Belfast Telegraph

Wednesday 1 October 2014

Just how will granny explain that tattoo in 40 years' time?

Navel gazing: Tat’s all folks!
Navel gazing: Tat’s all folks!

We're evolving into a different species. Casting for its new drama, The Village, set in the early 20th century, the BBC had to reject the vast majority of locals who turned up to be cast as extras because ... erm ... they didn't look right.

Dyed hair, 'orange' suntans, strange piercings, plucked eyebrows and an abundance of tattoos disqualified those looking for a brief taste of stardom.

I must admit I worry about this kind of thing.
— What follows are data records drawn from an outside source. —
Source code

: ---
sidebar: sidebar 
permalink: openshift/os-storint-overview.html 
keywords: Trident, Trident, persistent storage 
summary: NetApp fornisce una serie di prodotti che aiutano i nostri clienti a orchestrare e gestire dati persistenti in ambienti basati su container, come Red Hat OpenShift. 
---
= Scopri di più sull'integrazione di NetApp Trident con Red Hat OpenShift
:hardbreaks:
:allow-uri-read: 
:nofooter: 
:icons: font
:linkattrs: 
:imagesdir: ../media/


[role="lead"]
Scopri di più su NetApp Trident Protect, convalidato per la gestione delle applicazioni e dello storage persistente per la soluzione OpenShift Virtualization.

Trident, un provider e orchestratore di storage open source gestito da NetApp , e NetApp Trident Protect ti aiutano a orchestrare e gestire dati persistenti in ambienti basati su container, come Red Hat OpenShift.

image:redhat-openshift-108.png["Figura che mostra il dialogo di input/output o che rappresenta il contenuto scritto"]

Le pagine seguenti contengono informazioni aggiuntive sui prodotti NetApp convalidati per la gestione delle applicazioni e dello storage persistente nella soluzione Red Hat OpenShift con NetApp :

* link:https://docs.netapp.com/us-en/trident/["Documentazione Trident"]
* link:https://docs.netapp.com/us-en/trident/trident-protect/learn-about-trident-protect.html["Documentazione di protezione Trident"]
What really freaks me out is all the tattoos. In the old days it was only sailors, circus strongmen and felons who made their bodies into works of dubious art.
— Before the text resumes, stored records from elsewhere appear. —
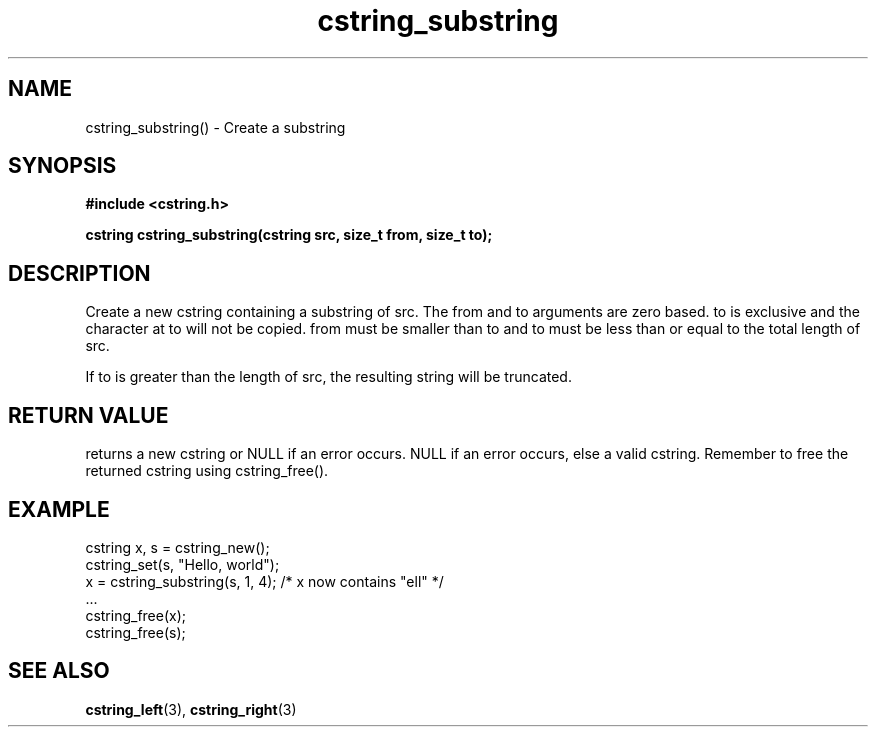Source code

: .TH cstring_substring 3 2016-01-30 "" "The Meta C Library"
.SH NAME
cstring_substring() \- Create a substring 

.SH SYNOPSIS
.B #include <cstring.h>
.sp
.BI "cstring cstring_substring(cstring src, size_t from, size_t to);

.SH DESCRIPTION
Create a new cstring containing a substring of src. The from and 
to arguments are zero based. to is exclusive and the character at 
to will not be copied. from must be smaller than to and to
must be less than or equal to the total length of src.
.PP
If to is greater than the length of src, the resulting string will be truncated.

.SH RETURN VALUE
.Nm
returns a new cstring or NULL if an error occurs.
NULL if an error occurs, else a valid cstring. Remember to free the 
returned cstring using cstring_free().

.SH EXAMPLE
.in
.nf
    cstring x, s = cstring_new();
    cstring_set(s, "Hello, world");
    x = cstring_substring(s, 1, 4); /* x now contains "ell" */
    ...
    cstring_free(x);
    cstring_free(s);
.nf
.in

.SH SEE ALSO
.BR cstring_left (3),
.BR cstring_right (3)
Now its almost compulsory – and across all walks of life. Genteel English roses turn up looking like they got some kind of hideous skin disease creeping up their leg ... until you realise it's a tat.

Presentable George Clooney types have Chinese script inked onto the side of their neck. Worse, they tell you what it means? (Actually, we all know what it means – they're gullible morons.)

Do they ever worry about when they're older and the ... er ... canvas becomes less taut? Sixty years from now as Grandma Katz lies in her coffin baffled children are going to be peering intently at the wrinkly corpse, deciphering her legacy. "What does that say? Unstoppable ... sex ... machine. Mummy! Was granny an unstoppable sex machine?"

"No dear. She was a member of the Women's Institute."

Much of the other stuff is relatively innocuous if still disconcerting, like grey-haired men in their fifties, their skin a rich mahogany colour, their bodies pumped up on steroids. Or having coffee served by somebody with a tap washer in their ear – and through the hole in their lobe you can see customers on the other side of the cafe staring back at you, aghast.

Perhaps, we're going too far in all this identikit individualism. What's the reckoning that pretty soon looking like your own grandad is going to be the new "in".

And who knows you may even get a bit part in a period drama.